GPU Software Terminology
Terms that you'll be using when creating GPU Programs.
Grids
A grid is a collection of thread blocks used to organize the GPU workload. It represents the highest level of parallelism in GPU programming.
- Grids allow you to scale computation to handle large datasets by mapping multiple blocks to the GPU.
Blocks
A block is a group of threads that execute together and share resources like shared memory. Blocks are the second level of abstraction, below grids.
- Each block runs on a single Streaming Multiprocessor (SM).
- Threads in a block can communicate using shared memory.
Threads
The smallest unit of execution in a GPU program. Each thread executes the same kernel code independently but works on a different piece of data.
- A thread has access to its own registers.
- Threads in a block can collaborate via shared memory.
Warps
A group of 32 threads that execute instructions in lockstep. Warps are the unit of execution for a Streaming Multiprocessor (SM).
- Within a block, threads are divided into warps.
- All threads in a warp execute the same instruction, so divergence (e.g., different execution paths) can reduce efficiency.
Single Instruction, Multiple Threads (SIMT)
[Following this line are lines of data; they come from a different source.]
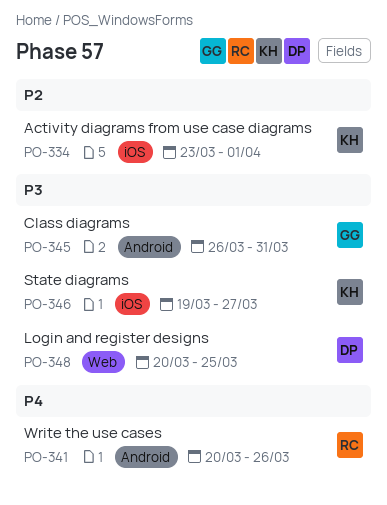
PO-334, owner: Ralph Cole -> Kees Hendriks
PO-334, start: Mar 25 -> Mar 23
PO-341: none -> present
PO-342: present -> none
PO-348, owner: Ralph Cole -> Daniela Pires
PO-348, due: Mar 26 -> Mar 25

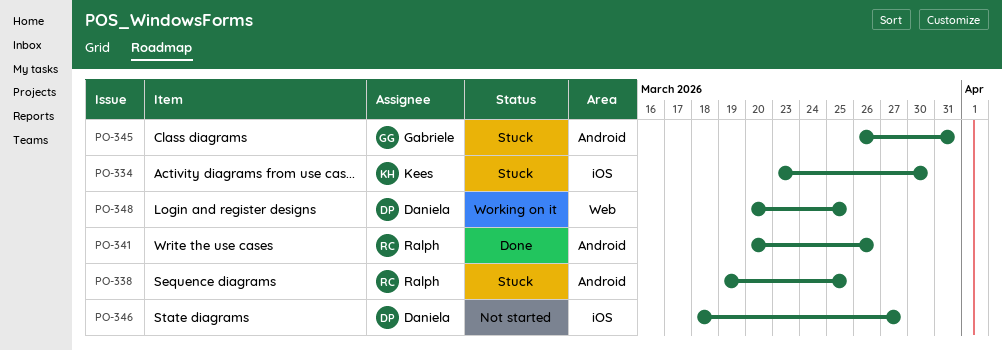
PO-334, due: Apr 1 -> Mar 30
PO-338: none -> present
PO-346, owner: Kees -> Daniela
PO-346, start: Mar 19 -> Mar 18

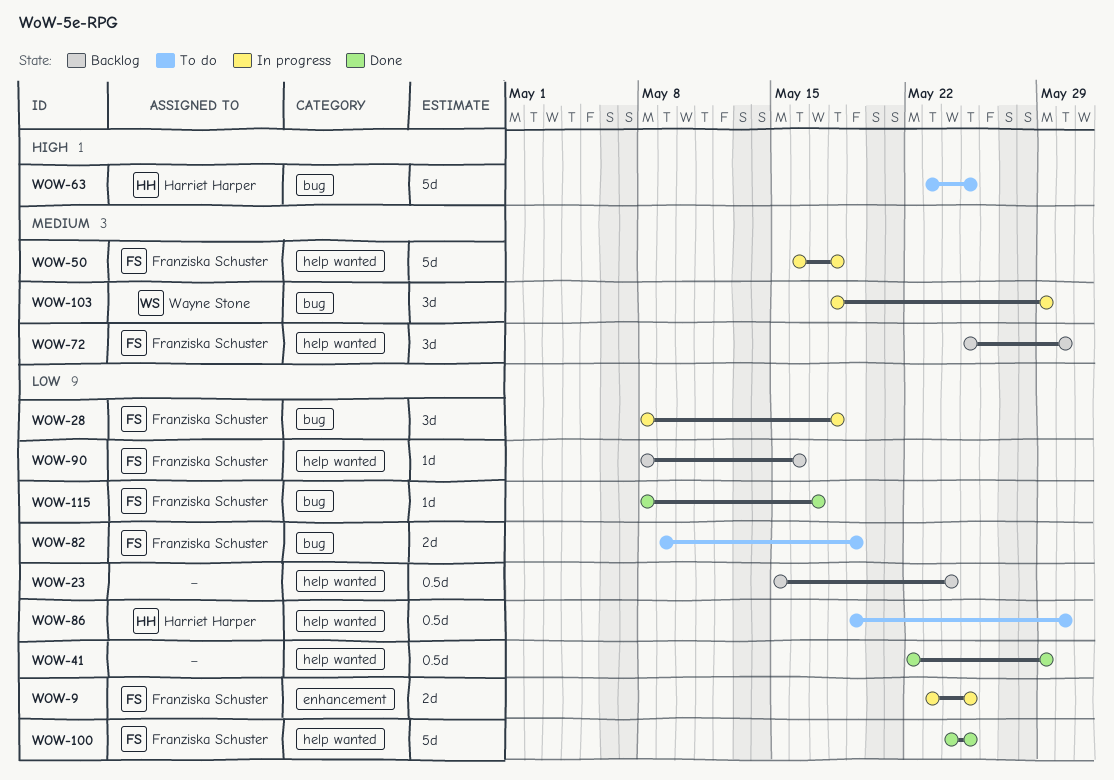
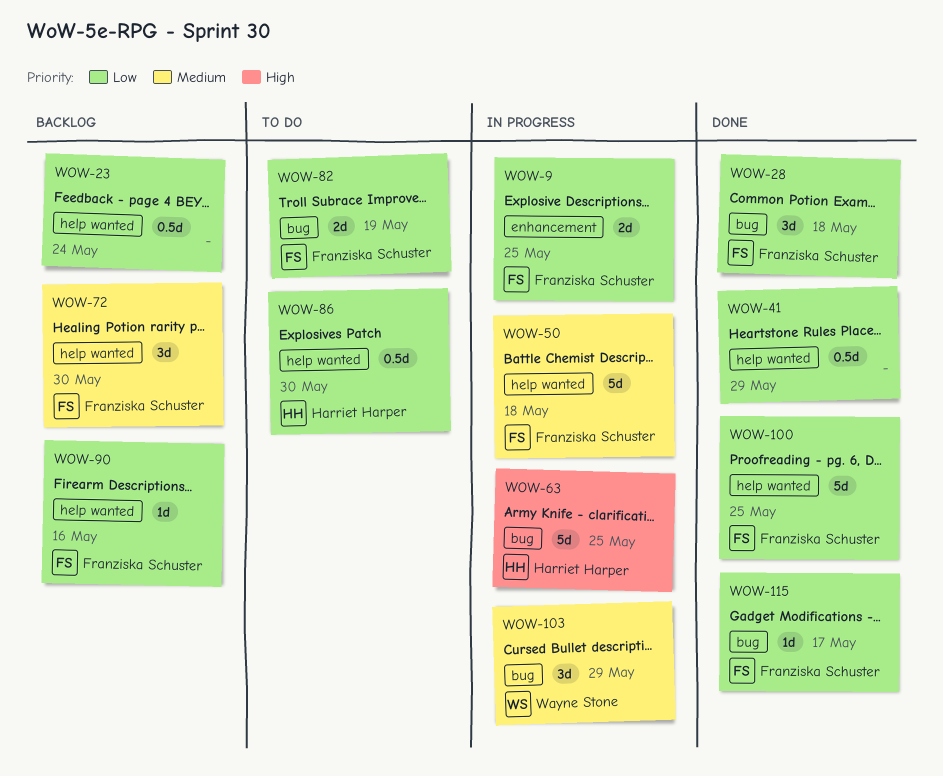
WOW-28, status: In progress -> Done
WOW-63, status: To do -> In progress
The execution model of GPUs, where a single instruction is applied to multiple threads in parallel.
- SIMT is how GPUs achieve massive parallelism efficiently.
Thread Hierarchy Recap
- Grid → Blocks: The overall workload is divided into blocks.
- Block → Threads: Each block contains many threads.
- Threads → Warps: Threads within a block are executed in groups of 32 (warps).